There are a lot of theories about CRPS. There are theories about glial cell involvement, or dysfunction of the autonomic nervous system. To my mind, there is a hormonal component because 80 percent of my patients are women. There’s a genetic component because I have seen 18 families where more than one member has the disease and frequently in the same limb, but we really don’t know enough. When you talk about exacerbating factors, way at the top of the list is stress. Lesser factors include infection, hormonal imbalances, including thyroid dysfunction, infection, weather/climate changes. In terms of recognizing CRPS, we’re looking for patients whose pain is disproportionate to the inciting event. We’re looking for pain that doesn’t match up to the diagnostic testing. We’re looking for pain that’s almost always burning, and we’re looking for people who have other symptoms such as gastroenterological or urinary or gynecologic, that just don’t seem to be explained by conventional reasons. A lot of times in medicine when we’re looking to understand patients with unconventional symptoms, it helps to work backwards. As Sherlock Holmes said, “When you eliminate the impossible, whatever remains, however improbable must be the answer.” There’s probably no better explanation than that if you know what it is not, it becomes a lot easier to know what it is.
Thermography to me is the best, if not the only true, diagnostic test for complex regional pain syndrome. We used to think 3D bone scans were diagnostic, but there are so many of them that don’t show the disease, that I don’t even do them anymore. Thermography is a non-invasive, non-contact way to measure the sympathetic function of the body. It measures the sensory portion of the nervous system as opposed to electrodiagnostic testing which measures the motor portion of this system. It’s simple to do. There’s no downside to it. It gives you what I call objective medical evidence in the form of a heat picture or thermogram, which is virtually impossible to “fake.”
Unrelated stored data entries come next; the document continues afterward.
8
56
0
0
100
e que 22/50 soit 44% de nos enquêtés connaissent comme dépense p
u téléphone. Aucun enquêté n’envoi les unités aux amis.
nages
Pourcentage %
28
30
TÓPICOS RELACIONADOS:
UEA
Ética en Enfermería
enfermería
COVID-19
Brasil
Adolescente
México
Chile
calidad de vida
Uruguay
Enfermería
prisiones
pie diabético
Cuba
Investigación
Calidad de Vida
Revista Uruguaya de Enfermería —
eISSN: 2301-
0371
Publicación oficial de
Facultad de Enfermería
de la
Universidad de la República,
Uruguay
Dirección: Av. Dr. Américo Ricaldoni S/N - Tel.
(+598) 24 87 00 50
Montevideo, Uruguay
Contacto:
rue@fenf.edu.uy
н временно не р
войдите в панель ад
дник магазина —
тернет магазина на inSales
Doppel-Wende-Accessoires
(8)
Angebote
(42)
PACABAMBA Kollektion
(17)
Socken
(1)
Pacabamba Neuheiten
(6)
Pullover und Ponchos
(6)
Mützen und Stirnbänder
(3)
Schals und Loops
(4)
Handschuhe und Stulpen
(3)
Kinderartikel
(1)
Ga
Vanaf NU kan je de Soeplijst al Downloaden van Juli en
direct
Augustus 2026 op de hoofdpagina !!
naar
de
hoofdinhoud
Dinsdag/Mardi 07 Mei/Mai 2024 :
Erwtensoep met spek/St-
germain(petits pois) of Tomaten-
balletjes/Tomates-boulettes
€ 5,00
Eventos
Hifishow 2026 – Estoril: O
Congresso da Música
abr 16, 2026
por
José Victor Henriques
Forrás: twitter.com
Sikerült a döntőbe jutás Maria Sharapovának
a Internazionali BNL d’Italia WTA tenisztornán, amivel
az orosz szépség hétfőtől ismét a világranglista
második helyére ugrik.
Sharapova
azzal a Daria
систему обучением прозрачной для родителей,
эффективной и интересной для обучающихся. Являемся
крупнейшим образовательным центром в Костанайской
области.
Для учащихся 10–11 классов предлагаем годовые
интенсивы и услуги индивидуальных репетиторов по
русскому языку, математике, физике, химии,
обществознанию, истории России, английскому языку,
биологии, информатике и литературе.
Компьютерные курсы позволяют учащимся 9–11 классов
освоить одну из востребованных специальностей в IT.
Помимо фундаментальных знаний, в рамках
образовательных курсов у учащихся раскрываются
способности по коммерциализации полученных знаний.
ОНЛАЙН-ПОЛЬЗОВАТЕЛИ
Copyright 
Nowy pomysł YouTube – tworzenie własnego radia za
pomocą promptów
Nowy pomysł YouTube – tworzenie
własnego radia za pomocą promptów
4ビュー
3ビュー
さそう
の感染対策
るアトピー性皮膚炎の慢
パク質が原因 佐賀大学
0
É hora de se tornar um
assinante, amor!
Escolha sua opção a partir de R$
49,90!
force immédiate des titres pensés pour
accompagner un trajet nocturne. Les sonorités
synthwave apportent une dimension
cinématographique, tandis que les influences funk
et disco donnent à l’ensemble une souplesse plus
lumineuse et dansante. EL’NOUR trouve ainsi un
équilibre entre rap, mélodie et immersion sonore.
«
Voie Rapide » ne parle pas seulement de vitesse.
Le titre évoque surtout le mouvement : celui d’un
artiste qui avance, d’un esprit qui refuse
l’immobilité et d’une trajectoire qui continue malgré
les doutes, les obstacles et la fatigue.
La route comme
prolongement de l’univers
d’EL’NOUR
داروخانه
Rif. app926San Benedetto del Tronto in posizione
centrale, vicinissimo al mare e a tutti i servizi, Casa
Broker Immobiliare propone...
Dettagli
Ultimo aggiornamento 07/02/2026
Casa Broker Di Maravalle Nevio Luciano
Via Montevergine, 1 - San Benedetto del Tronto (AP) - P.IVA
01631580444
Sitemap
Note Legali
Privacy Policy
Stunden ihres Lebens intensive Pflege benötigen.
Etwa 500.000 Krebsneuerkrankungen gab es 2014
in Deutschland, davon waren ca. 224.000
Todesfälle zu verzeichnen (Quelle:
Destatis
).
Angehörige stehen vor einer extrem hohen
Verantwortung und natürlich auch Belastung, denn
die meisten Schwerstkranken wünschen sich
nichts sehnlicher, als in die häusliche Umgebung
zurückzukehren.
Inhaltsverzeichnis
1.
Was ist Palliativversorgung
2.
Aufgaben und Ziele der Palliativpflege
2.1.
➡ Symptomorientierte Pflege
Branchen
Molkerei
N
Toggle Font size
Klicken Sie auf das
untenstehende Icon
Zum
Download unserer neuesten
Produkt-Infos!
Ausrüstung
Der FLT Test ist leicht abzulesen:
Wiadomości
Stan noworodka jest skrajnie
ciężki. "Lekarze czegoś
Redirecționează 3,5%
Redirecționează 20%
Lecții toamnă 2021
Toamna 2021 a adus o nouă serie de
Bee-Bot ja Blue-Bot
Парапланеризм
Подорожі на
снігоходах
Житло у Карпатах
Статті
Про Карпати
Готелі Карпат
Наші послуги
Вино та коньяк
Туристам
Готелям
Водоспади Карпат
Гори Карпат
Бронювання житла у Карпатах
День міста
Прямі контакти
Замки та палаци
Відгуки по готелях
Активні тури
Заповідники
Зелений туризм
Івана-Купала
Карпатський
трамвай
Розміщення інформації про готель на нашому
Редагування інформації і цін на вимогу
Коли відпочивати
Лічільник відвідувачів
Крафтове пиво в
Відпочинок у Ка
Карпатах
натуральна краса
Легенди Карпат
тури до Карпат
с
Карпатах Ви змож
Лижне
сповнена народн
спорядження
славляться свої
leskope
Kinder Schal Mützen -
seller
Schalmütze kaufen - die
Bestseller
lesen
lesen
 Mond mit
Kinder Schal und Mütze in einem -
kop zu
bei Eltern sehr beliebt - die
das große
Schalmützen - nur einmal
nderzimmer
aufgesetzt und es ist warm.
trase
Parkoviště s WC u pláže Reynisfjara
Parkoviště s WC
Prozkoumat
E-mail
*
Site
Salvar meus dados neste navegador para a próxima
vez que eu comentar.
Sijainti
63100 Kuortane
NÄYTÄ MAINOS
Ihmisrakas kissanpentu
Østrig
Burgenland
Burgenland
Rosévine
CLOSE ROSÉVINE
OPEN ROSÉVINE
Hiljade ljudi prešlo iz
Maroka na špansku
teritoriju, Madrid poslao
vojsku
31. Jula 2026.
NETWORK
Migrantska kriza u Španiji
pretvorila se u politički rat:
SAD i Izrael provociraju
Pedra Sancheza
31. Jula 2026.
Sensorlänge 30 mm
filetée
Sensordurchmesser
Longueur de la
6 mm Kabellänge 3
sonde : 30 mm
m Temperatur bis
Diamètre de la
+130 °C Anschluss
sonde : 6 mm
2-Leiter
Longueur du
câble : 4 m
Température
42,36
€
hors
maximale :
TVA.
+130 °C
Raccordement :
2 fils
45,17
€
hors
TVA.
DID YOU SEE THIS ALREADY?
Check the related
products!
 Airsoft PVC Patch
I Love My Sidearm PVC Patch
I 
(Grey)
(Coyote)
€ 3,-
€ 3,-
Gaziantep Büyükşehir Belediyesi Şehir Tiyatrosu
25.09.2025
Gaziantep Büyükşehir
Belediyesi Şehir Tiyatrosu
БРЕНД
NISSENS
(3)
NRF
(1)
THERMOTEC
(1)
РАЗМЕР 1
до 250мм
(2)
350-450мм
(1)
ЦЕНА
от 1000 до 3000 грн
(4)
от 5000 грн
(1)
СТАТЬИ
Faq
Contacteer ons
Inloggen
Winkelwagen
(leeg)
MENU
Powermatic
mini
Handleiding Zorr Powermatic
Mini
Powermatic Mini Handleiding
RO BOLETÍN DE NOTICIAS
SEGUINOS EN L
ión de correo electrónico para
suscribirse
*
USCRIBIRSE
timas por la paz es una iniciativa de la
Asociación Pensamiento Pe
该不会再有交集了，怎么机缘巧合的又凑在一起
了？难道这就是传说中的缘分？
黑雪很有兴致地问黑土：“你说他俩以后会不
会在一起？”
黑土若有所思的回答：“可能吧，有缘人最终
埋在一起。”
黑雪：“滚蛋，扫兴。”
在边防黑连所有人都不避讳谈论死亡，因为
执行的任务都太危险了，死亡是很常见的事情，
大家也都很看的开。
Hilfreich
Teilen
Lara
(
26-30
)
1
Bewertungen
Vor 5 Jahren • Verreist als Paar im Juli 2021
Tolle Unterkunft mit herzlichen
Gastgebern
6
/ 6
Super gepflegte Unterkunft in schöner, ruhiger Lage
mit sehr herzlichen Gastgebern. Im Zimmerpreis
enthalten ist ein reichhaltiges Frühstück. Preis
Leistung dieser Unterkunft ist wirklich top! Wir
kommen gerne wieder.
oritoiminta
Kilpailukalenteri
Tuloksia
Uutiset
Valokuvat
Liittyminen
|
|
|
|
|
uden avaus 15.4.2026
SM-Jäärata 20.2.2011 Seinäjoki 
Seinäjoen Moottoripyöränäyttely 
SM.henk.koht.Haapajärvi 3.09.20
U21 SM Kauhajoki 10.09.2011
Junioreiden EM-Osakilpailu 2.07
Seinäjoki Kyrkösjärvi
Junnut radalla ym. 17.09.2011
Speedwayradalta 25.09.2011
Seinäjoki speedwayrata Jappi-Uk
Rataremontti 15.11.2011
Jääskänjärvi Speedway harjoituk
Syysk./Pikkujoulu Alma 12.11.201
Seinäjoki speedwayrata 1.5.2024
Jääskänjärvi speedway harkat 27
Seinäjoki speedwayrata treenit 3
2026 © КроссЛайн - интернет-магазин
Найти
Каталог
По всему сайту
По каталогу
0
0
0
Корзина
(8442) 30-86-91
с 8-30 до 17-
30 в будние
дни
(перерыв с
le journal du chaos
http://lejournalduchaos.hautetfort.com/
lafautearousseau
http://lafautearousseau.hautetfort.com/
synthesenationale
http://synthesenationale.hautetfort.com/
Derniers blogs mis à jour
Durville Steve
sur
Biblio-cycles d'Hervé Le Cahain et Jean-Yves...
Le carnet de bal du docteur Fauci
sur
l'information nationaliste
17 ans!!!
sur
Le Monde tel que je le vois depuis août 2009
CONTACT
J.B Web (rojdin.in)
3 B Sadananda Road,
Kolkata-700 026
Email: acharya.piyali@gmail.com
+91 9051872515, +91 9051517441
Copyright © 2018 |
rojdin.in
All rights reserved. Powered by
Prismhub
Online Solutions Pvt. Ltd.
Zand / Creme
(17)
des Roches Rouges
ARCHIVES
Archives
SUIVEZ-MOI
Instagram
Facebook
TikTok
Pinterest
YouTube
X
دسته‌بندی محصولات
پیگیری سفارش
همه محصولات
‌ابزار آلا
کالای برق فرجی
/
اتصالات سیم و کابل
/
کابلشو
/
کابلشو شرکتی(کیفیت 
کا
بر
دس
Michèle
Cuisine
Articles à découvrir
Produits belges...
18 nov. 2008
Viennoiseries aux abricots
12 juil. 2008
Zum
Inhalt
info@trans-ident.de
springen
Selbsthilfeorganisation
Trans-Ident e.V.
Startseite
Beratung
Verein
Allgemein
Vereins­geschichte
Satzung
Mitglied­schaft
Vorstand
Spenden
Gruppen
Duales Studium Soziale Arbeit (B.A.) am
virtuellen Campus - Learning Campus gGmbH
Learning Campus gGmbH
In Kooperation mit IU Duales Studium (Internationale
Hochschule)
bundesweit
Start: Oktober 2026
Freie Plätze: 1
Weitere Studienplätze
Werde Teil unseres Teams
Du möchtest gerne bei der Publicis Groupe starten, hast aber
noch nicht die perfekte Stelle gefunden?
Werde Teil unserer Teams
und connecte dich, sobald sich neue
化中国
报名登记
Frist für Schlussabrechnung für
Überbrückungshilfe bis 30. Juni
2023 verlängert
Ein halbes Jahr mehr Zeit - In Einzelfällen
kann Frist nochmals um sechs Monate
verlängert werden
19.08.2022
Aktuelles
Treatment for CRPS always begins with mobilization, get somebody moving. And even if someone presents in my office in a wheelchair, there are still ways to move. So, it’s always movement first. Next, we look at sympathetic blocks. We look at different kinds of medication, not necessarily for pain, but things that will affect the NMDA portion of the brain, like antiepileptic use off label, anti-inflammatories, muscle relaxants for muscle pain. I'm a big one for all natural, so I have everybody on probiotics because everybody that comes in has poor gut health between eating wrong, worrying, antibiotics, and all the things they’ve been through in their lives. We can also engage physical and occupational therapy, and then ketamine, which is the best therapy for refractory CRPS. Our goal is to get people as better as we can, recognizing that even if they get to 70 percent tomorrow, that doesn’t mean that six months or two years from now, they’re not going to be 80 or 90 percent. I think the most important thing to leave the primary care physician with is to recognize that when you get to a point that you’ve done all you can for a patient, whether it’s CRPS or any other disease, It’s incumbent upon you as the family practitioner to say ‘I’ve done all I can; I need to refer you to someone.’ When simple becomes complex, it’s okay to say I don’t know, and I know somebody who does.